======== EXTRACT PROVIDED ========
Pipelets Reference#

PipeletV1#

class PipeletV1(config)#

Baseclass for all Pipelets.

__init__(config)#

Constructor received the config from the source.

Parameters

config (dict) – Pipelet configuration. Each option specified by getArguments() is included here as a key specified by the option’s name and the user-provided value.

consume(item)#

Called per item in the pipeline, should return the modified item or yield as many items as are necessary. None is also a valid return value, in which case the item will be discarded.

Parameters

item (dict, as per item format) – The item to process.

Returns

Modified item, a generator of items (using yield) or None.

Return type

dict, generator of dict, or None

consume_multiple(items)#

The consume_multiple() method differs from consume() by taking multiple items instead of a single item as input, allowing the pipelet to perform work in batches. This can be useful when a backend is invoked over network, and can thus benefit from batching.

This works for server-side pipelets included in the pipeline only. Is not invoked when used by a client-side data loader (pipelets.json). If implemented and used server-side, consume_multiple() takes precedence over consume().

Parameters

items (list of item format dict) – List of items

Return type

None

Returns

Nothing should be returned by this method

Example

def consume_multiple(self, items):

    for item in items:
        # Process item. No need to return item.
List manipulation

This method should modify the items directly. For this a few patterns may be useful:

  • Deleting an item: to delete a specific item use del. Example:

    del items[1]
    
  • Overwriting all items: it can be easier to create a new list, and then replace it. For this, you need to use the slice notation as follows:

    ret = [ my, new, item, list ]
    items[:] = ret
    

    Simply re-assigning items would not work, as that change would be local to the method only and not be returned to the Squirro pipeline.

static getArguments()#

Define a custom set of configuration properties, which will be exposed in the UI as a form. The method is expected to return an array of dictionaries defining the required properties.

See Custom Configuration for detailed information about how this is used.

These properties are used to form the config passed into __init__().

  • name - Identifier of the configuration.

  • type - Configuration type: bool, int, string, code or password.

  • display_label - Displayed label in UI.

and additional, non-required properties such as

  • default - Default value for configuration.

  • syntax - Syntax for configuration of type code.

  • help - Additional help to display.

  • advanced - Place configuration under advanced section.
======== INFORMATION PROVIDED ========
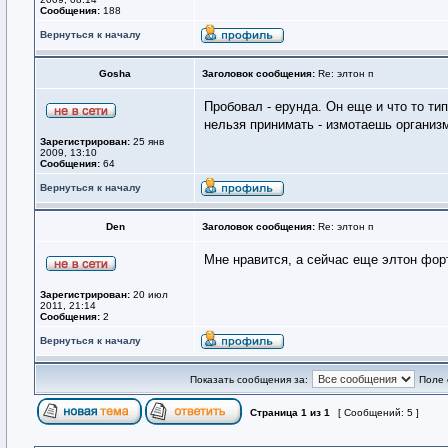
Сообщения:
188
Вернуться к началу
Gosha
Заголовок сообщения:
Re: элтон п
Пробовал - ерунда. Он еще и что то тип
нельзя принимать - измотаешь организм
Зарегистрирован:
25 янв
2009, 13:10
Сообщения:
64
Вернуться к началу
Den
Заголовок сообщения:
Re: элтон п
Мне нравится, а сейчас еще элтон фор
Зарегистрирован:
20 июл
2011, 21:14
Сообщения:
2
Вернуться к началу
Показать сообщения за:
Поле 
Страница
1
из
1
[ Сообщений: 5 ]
========
======== INFORMATION PROVIDED ========
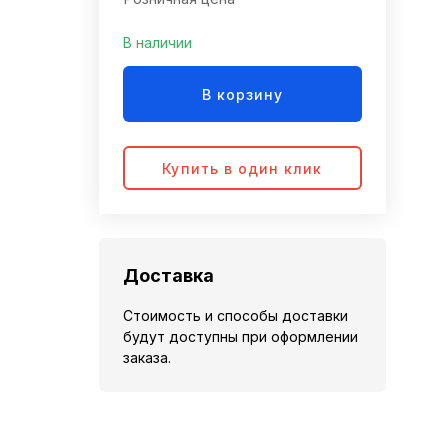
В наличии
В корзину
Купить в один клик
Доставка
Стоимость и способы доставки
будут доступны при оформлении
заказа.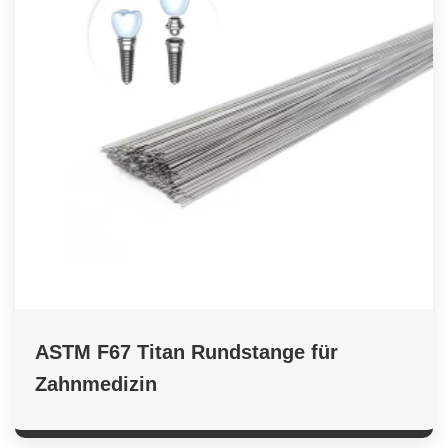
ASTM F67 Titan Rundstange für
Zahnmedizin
========
* _WORK TO BE COMPLETED_
Transcribe the portion of the pipelets reference starting at "Simply re-assigning items" and ending at "of the configuration.".

* _EXERCISE RESULT_
Simply re-assigning items would not work, as that change would be local to the method only and not be returned to the Squirro pipeline.

static getArguments()#

Define a custom set of configuration properties, which will be exposed in the UI as a form. The method is expected to return an array of dictionaries defining the required properties.

See Custom Configuration for detailed information about how this is used.

These properties are used to form the config passed into __init__().

  • name - Identifier of the configuration.